Julian Stevens is looking to manage an amateur football title double

The Bolton News: Coach Julian Stevens is looking to win the league with his open-age and junior teams Coach Julian Stevens is looking to win the league with his open-age and junior teams

WHEN you are related to two all-time greats of Manchester United and Bolton Wanderers it is no wonder you will get involved in football.

That is the case with Julian Stevens who is enjoying double success as an amateur coach.

The 47-year-old is the son of former Wanderers and Everton legend Dennis, whose cousin was the great Duncan Edwards who died in the Munich Air Disaster.

Julian, whose father died a year ago today is keeping the family name uppermost in Bolton football circles.

He is the manager of Old Boltonians who are flying high 10 points clear at the top of the Lancashire Amateur League Premier Division.

And, as if not content with the time demands of combining that role with running his own business, he also coaches his son Lloyd’s under-11s side, FC Strikerz, who are second in the top division of the Bolton and Bury Football League with two games in hand.

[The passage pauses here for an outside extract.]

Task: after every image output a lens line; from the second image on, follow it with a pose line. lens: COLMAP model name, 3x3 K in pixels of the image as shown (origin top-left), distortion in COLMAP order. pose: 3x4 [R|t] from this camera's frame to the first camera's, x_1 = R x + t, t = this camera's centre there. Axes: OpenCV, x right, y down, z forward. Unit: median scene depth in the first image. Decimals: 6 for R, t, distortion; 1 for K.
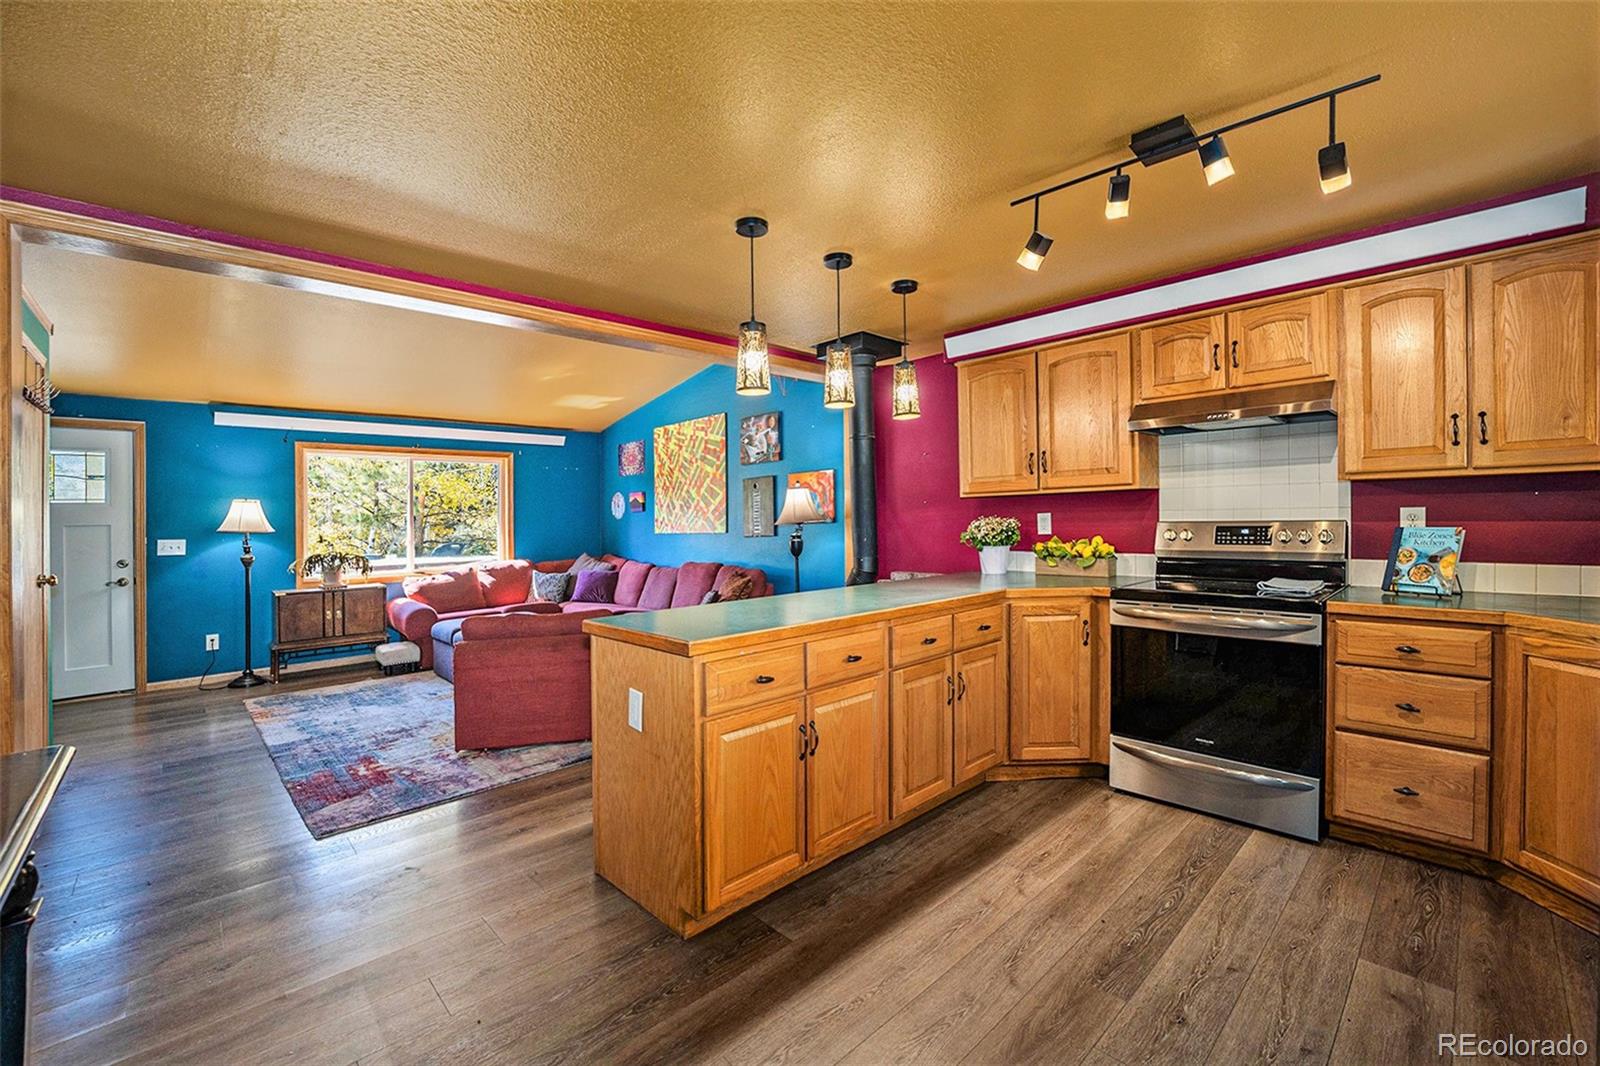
lens RADIAL K [[653.5, 0, 809.0], [0, 653.5, 528.3], [0, 0, 1]] dist [-0.008792, -0.000168]
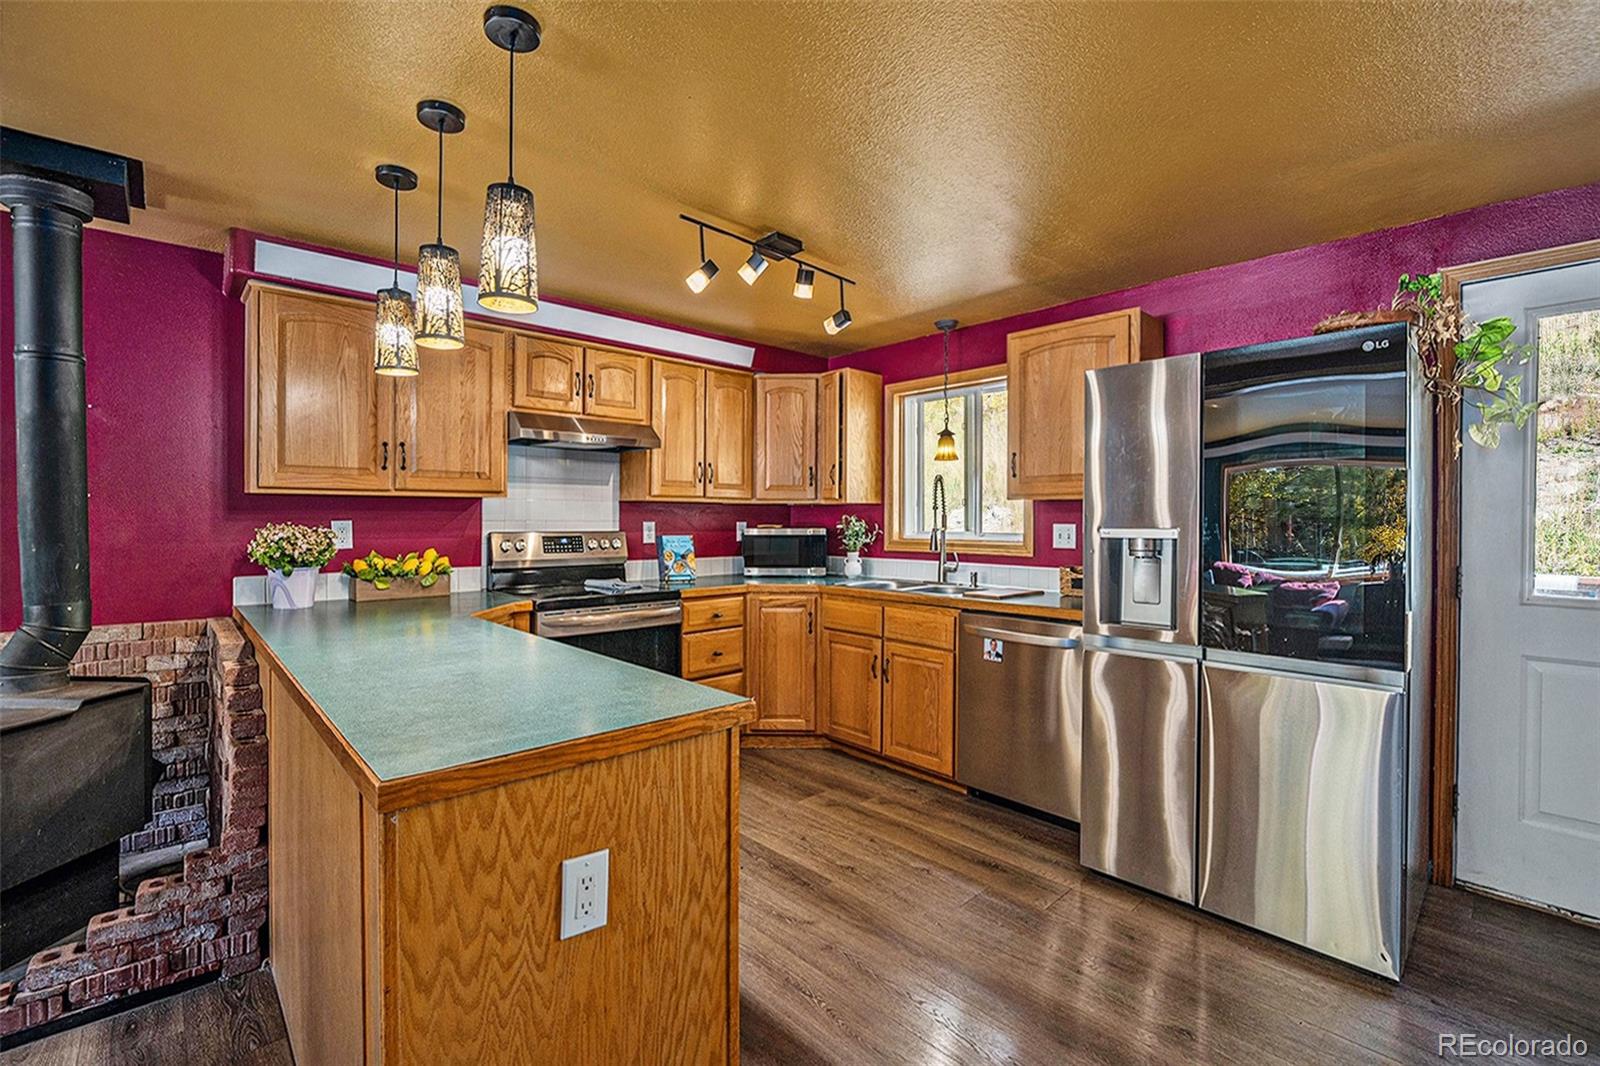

“Football’s always been in our blood in our family so I suppose I was destined to get involved,” he said.

“My brother Gary’s three sons all played and my dad used to go and watch them but he never saw Lloyd play, though he saw him train.

“When I was born my dad retired and had a gents outfitters in Harwood. He used to coach at Newhouse Farm and I would go along with him which is where I saw what amateur football was all about.

“I didn’t play at such a high level because I was self-employed from being 18 or 19 and was tied up with running my business. I’ve been involved in amateur football in Bolton for about 25 years mainly playing and then as assistant manager and manager for the last five years.

“I do it because I enjoy it. Playing was great and you feel like you’re giving something back by managing.”

Curiously, the three teams he played for were all connected to Bolton schools – Old Sladians, Old Smithillians and Old Boltonians – none of which he went to.

“It’s just the way it happened,” said the former Turton School pupil who lives in Tottington.

But it is with Old Bolts that he wants to have his last big moment of glory in the open age game.

“I’d hung up my boots and a mate of mine invited me down to Old Bolts about 10 years ago,” he said.

“I was playing in the second team then first team from being 36 to about 40 – a bit of a Ryan Giggs career! Then I was assistant to Simon Shields, then manager for the last three seasons. It’s just been a progression.

“It’s a club where you feel you get a lot out of it as a player with the good facilities and pitch up there on the tops at Chapeltown. The people, the groundstaff, the support you get – it’s a joy to manage.

“Doing both the open-age and kids teams is a bit too much and eventually I’ll hand over Old Bolts, but I just want to win this title for them first. Last year was a sickener, losing the league by one point, but we won the Open Cup.

“We’re destined to win that league. We deserve it, the club deserves it, and it’s a good league to win – better than it’s ever been. The top six are the best top six I’ve ever known.”

So, what’s the biggest difference between managing an open-age team and a team of 10-year-olds?

“There’s not a lot, to be honest,” he said. “Neither are difficult to handle because there’s a trust factor with both of them.

“I’ve built up a trust with the Old Bolts players so you ask them to do something and they just get on with it, and kids just do as you tell them.

“The biggest difference is that open-age players can have bad habits, but kids haven’t picked up any bad habits yet and you can coach them from scratch.

“They’re like sponges, they absorb everything you tell them, and it’s great to teach them something and see them reproduce it in a match.

“I’ve managed FC Strikerz for five years and I don’t just do it because my son plays but because I want to try to coach them how to play the right way.

“We try to play, pass, keep possession – as we do at Old Bolts as well – and I’d rather lose playing that way than win flinging the ball into the box and picking up scraps.

“I’ve got a chance of winning the league with both teams which would be fantastic after both teams finished second in the league last season and won the cup.”